_Recorded information_:
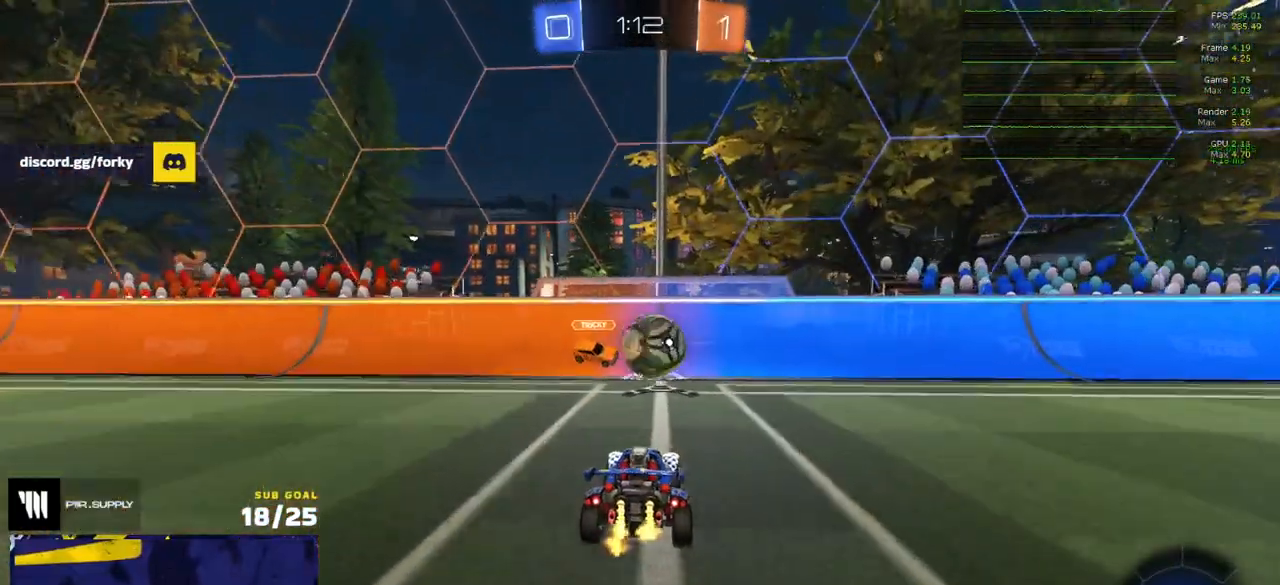
{"buttons": ["R2"], "left_stick": "right", "right_stick": "center", "events": [[67, "left_stick", "right"], [200, "left_stick", "center"], [283, "left_stick", "right"], [350, "Y", "down"], [400, "left_stick", "center"], [417, "Y", "up"], [500, "left_stick", "right"]]}
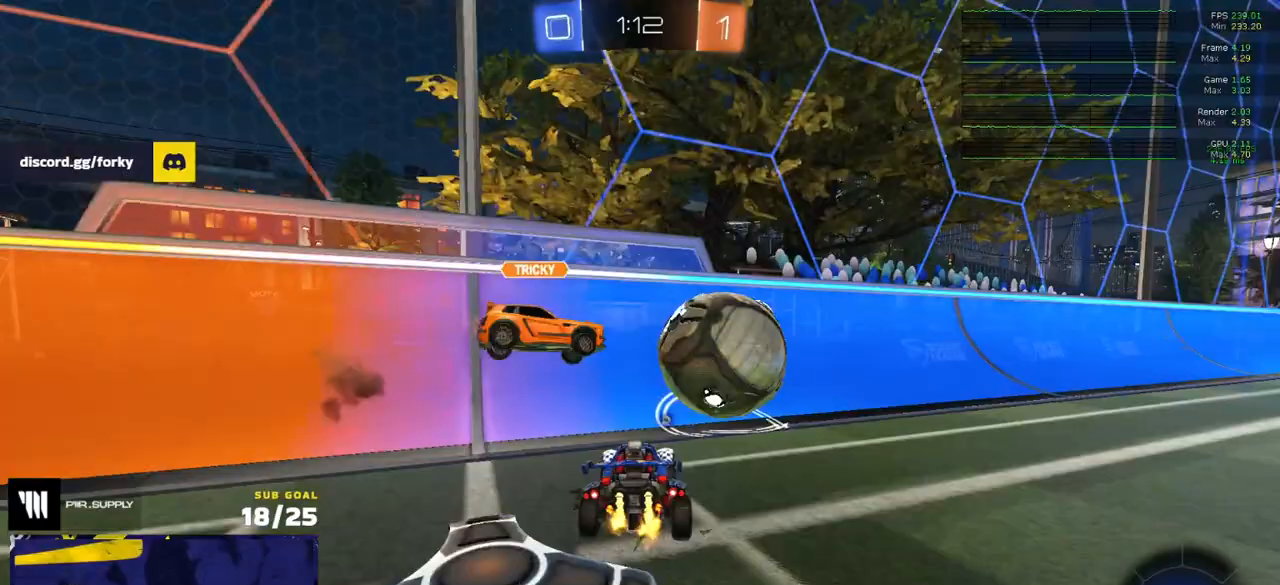
{"buttons": ["L2"], "left_stick": "center", "right_stick": "center", "events": [[233, "L2", "down"], [233, "R2", "up"], [350, "left_stick", "center"], [417, "Y", "down"], [467, "Y", "up"]]}
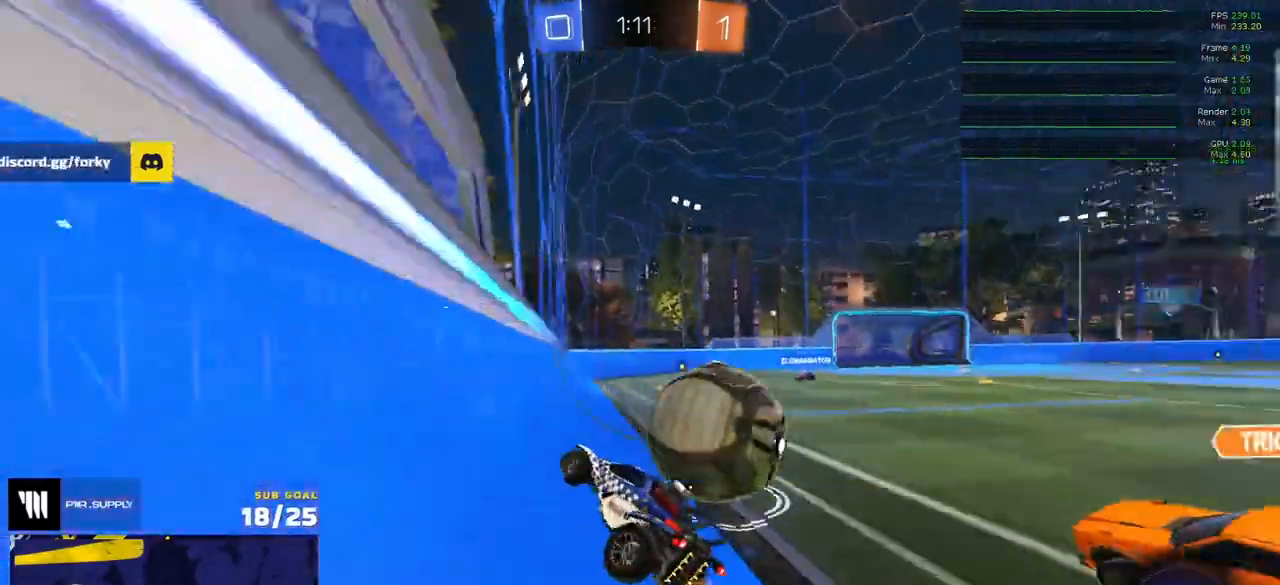
{"buttons": ["L2"], "left_stick": "center", "right_stick": "up-right", "events": [[167, "right_stick", "up-right"]]}
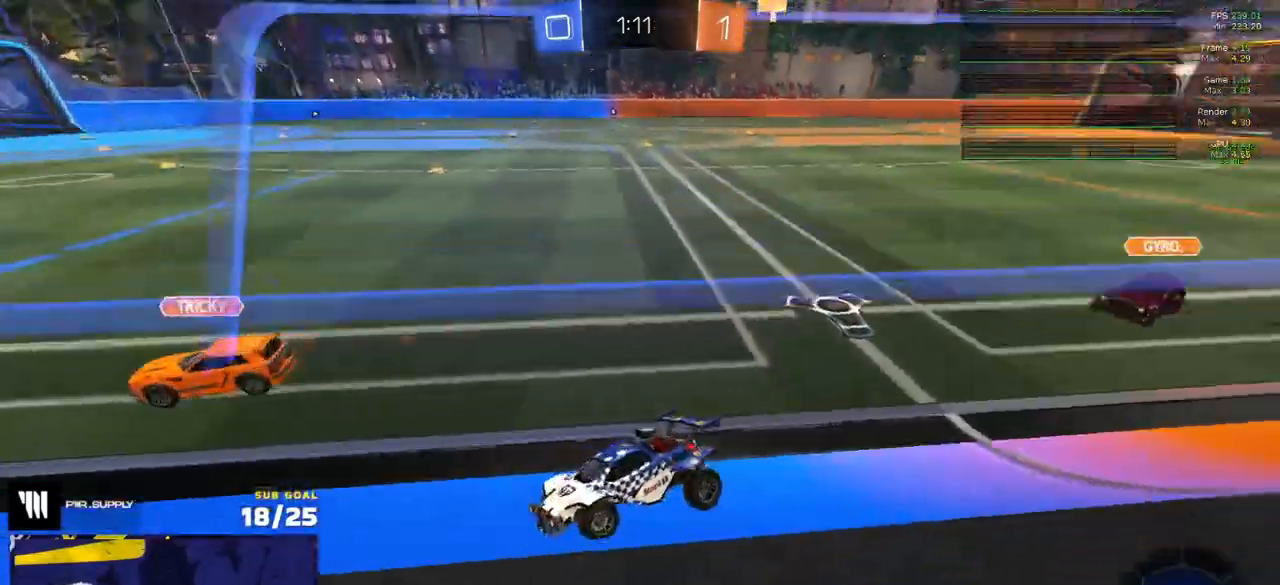
{"buttons": ["L2"], "left_stick": "right", "right_stick": "center", "events": [[50, "left_stick", "right"], [83, "right_stick", "center"], [167, "X", "down"], [250, "X", "up"]]}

_What the exercise asks_: Using the string "down" as the search term, count the lines of the data above that hold it and report that number alone.

_Response for this exercise_: 3